To find the integral of a function, we often use integration techniques like integration by parts. In this case, you correctly started by applying integration by parts. However, it seems you got confused when you reached the step:
(e^(6x)sin(7x)/6) - ((7e^(6x)cos(7x)/36) + (49/36 int_e^(6x)sin(7x)))
To simplify this expression further, we can rewrite it as:
(e^(6x)sin(7x)/6) - ((7e^(6x)cos(7x) + 49/36 int_e^(6x)sin(7x)) / 36)
Now, let's combine the two terms involving the integral:
(e^(6x)sin(7x)/6) - (7e^(6x)cos(7x) + 49/36 int_e^(6x)sin(7x)) / 36
To isolate the integral term, let's multiply the entire equation by 36:
36(e^(6x)sin(7x)/6) - (7e^(6x)cos(7x) + 49/36 int_e^(6x)sin(7x)) = 0
Simplifying further:
6*6e^(6x)sin(7x) - 7*36e^(6x)cos(7x) - 49 int_e^(6x)sin(7x) = 0
Rearranging the equation:
36e^(6x)sin(7x) - 252e^(6x)cos(7x) - 49 int_e^(6x)sin(7x) = 0
Now, let's isolate the integral term:
49 int_e^(6x)sin(7x) = 36e^(6x)sin(7x) - 252e^(6x)cos(7x)

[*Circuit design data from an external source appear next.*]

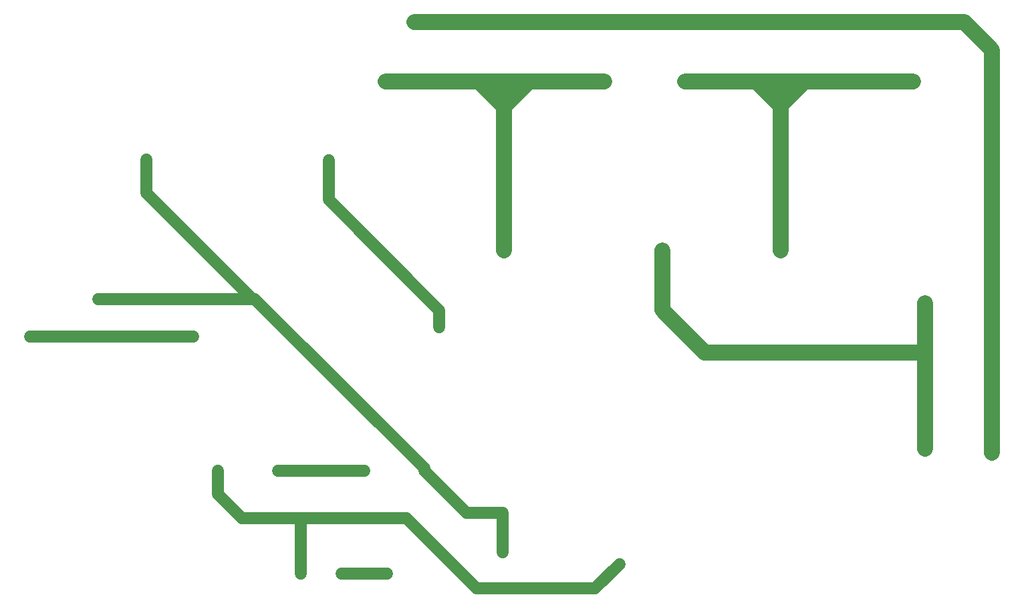
<source format=gbp>
%FSLAX24Y24*%
%MOIN*%
G70*
G01*
G75*
G04 Layer_Color=128*
%ADD10C,0.0394*%
%ADD11C,0.0591*%
%ADD12C,0.0787*%
%ADD13C,0.1969*%
%ADD14C,0.1575*%
%ADD15C,0.1181*%
%ADD16C,0.0984*%
%ADD17C,0.0984*%
%ADD18C,0.1000*%
%ADD19C,0.0591*%
%ADD20C,0.0787*%
%ADD21C,0.1969*%
%ADD22C,0.0800*%
%ADD23C,0.0709*%
%ADD24C,0.0630*%
%ADD25R,0.0630X0.0630*%
%ADD26O,0.0630X0.0787*%
%ADD27C,0.1200*%
%ADD28O,0.0800X0.1000*%
%ADD29R,0.0800X0.1000*%
%ADD30R,0.0787X0.0787*%
%ADD31O,0.0650X0.1000*%
%ADD32R,0.0650X0.1000*%
%ADD33R,0.0800X0.0800*%
%ADD34C,0.1181*%
%ADD35R,0.1181X0.1181*%
%ADD36O,0.0900X0.0600*%
%ADD37R,0.0900X0.0600*%
%ADD38O,0.0787X0.0591*%
%ADD39R,0.0630X0.0630*%
%ADD40R,0.1000X0.0650*%
%ADD41O,0.1000X0.0650*%
%ADD42R,0.0800X0.0800*%
%ADD43O,0.0591X0.0512*%
%ADD44R,0.0591X0.0512*%
G04:AMPARAMS|DCode=45|XSize=70mil|YSize=90mil|CornerRadius=0mil|HoleSize=0mil|Usage=FLASHONLY|Rotation=90.000|XOffset=0mil|YOffset=0mil|HoleType=Round|Shape=Octagon|*
%AMOCTAGOND45*
4,1,8,-0.0450,-0.0175,-0.0450,0.0175,-0.0275,0.0350,0.0275,0.0350,0.0450,0.0175,0.0450,-0.0175,0.0275,-0.0350,-0.0275,-0.0350,-0.0450,-0.0175,0.0*
%
%ADD45OCTAGOND45*%

%ADD46C,0.0394*%
%ADD47C,0.0100*%
%ADD48C,0.0070*%
%ADD49C,0.0150*%
%ADD50C,0.0120*%
%ADD51C,0.0039*%
%ADD52C,0.0079*%
%ADD53C,0.0250*%
%ADD54C,0.0080*%
%ADD55R,0.3990X0.0360*%
%ADD56R,0.0150X0.0550*%
%ADD57R,0.1260X0.0200*%
%ADD58R,0.0550X0.0150*%
%ADD59R,0.0200X0.1260*%
%ADD60C,0.1064*%
%ADD61C,0.1080*%
%ADD62C,0.0671*%
%ADD63C,0.0867*%
%ADD64C,0.2049*%
%ADD65C,0.0880*%
%ADD66C,0.0789*%
%ADD67C,0.0710*%
%ADD68R,0.0710X0.0710*%
%ADD69O,0.0710X0.0867*%
%ADD70C,0.1280*%
%ADD71O,0.0880X0.1080*%
%ADD72R,0.0880X0.1080*%
%ADD73R,0.0867X0.0867*%
%ADD74O,0.0730X0.1080*%
%ADD75R,0.0730X0.1080*%
%ADD76R,0.0880X0.0880*%
%ADD77C,0.1261*%
%ADD78R,0.1261X0.1261*%
%ADD79O,0.0980X0.0680*%
%ADD80R,0.0980X0.0680*%
%ADD81O,0.0867X0.0671*%
%ADD82R,0.0710X0.0710*%
%ADD83R,0.1080X0.0730*%
%ADD84O,0.1080X0.0730*%
%ADD85R,0.0880X0.0880*%
%ADD86O,0.0671X0.0592*%
%ADD87R,0.0671X0.0592*%
G04:AMPARAMS|DCode=88|XSize=78mil|YSize=98mil|CornerRadius=0mil|HoleSize=0mil|Usage=FLASHONLY|Rotation=90.000|XOffset=0mil|YOffset=0mil|HoleType=Round|Shape=Octagon|*
%AMOCTAGOND88*
4,1,8,-0.0490,-0.0195,-0.0490,0.0195,-0.0295,0.0390,0.0295,0.0390,0.0490,0.0195,0.0490,-0.0195,0.0295,-0.0390,-0.0295,-0.0390,-0.0490,-0.0195,0.0*
%
%ADD88OCTAGOND88*%

%ADD89C,0.0474*%
D11*
X325933Y25980D02*
X330760D01*
X325461Y31280D02*
X330760Y25980D01*
X325461Y31280D02*
Y32933D01*
X341425Y15315D02*
X343081D01*
X339319Y17421D02*
X341425Y15315D01*
X330878Y25980D02*
X339319Y17539D01*
Y17421D02*
Y17539D01*
X343238Y13344D02*
Y15312D01*
X324380Y25980D02*
X325933D01*
X323055Y25965D02*
X324941D01*
X325461Y31280D02*
Y32933D01*
X341425Y15315D02*
X343081D01*
X339319Y17421D02*
X341425Y15315D01*
X330878Y25980D02*
X339319Y17539D01*
Y17421D02*
Y17539D01*
X343238Y13344D02*
Y15312D01*
X340067Y24587D02*
Y25426D01*
X334550Y30943D02*
X340067Y25426D01*
X334550Y30943D02*
Y32912D01*
X324941Y24114D02*
X327784D01*
X319674D02*
X324931D01*
X332036Y17421D02*
X336327D01*
X330243Y15033D02*
X333081D01*
X333178Y14390D02*
Y14936D01*
Y12264D02*
Y14390D01*
X333081Y15033D02*
X338438D01*
X333081D02*
X333178Y14936D01*
X329044Y16232D02*
Y17421D01*
Y16232D02*
X330243Y15033D01*
X338438D02*
X341939Y11533D01*
X347845D01*
X349073Y12761D01*
X335185Y12264D02*
X337469D01*
D12*
X367638Y18307D02*
Y38425D01*
X338823Y39803D02*
X366260D01*
X367638Y38425D01*
X357087Y28425D02*
Y36850D01*
X352323D02*
X363701D01*
X355866D02*
X357047Y35669D01*
X357165Y35709D02*
X358228Y36772D01*
X342047Y36850D02*
X343307Y35591D01*
Y35591D02*
X344567Y36850D01*
X343307Y28425D02*
Y36850D01*
X337402Y36850D02*
X348307D01*
X351181Y25433D02*
Y28425D01*
Y25433D02*
X353307Y23307D01*
X364173D01*
X364280Y18524D02*
Y25768D01*
M02*

</source>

Finally, divide both sides by 49 to solve for the integral:
int_e^(6x)sin(7x) = (36e^(6x)sin(7x) - 252e^(6x)cos(7x))/49
At this point, you can simplify the expression further if you'd like:
int_e^(6x)sin(7x) = (6e^(6x)sin(7x) - 42e^(6x)cos(7x))/7
However, please note that the given answer you mentioned in your original question is different from the final result we derived. If you follow the steps I provided, you would reach the expression above rather than the one you mentioned.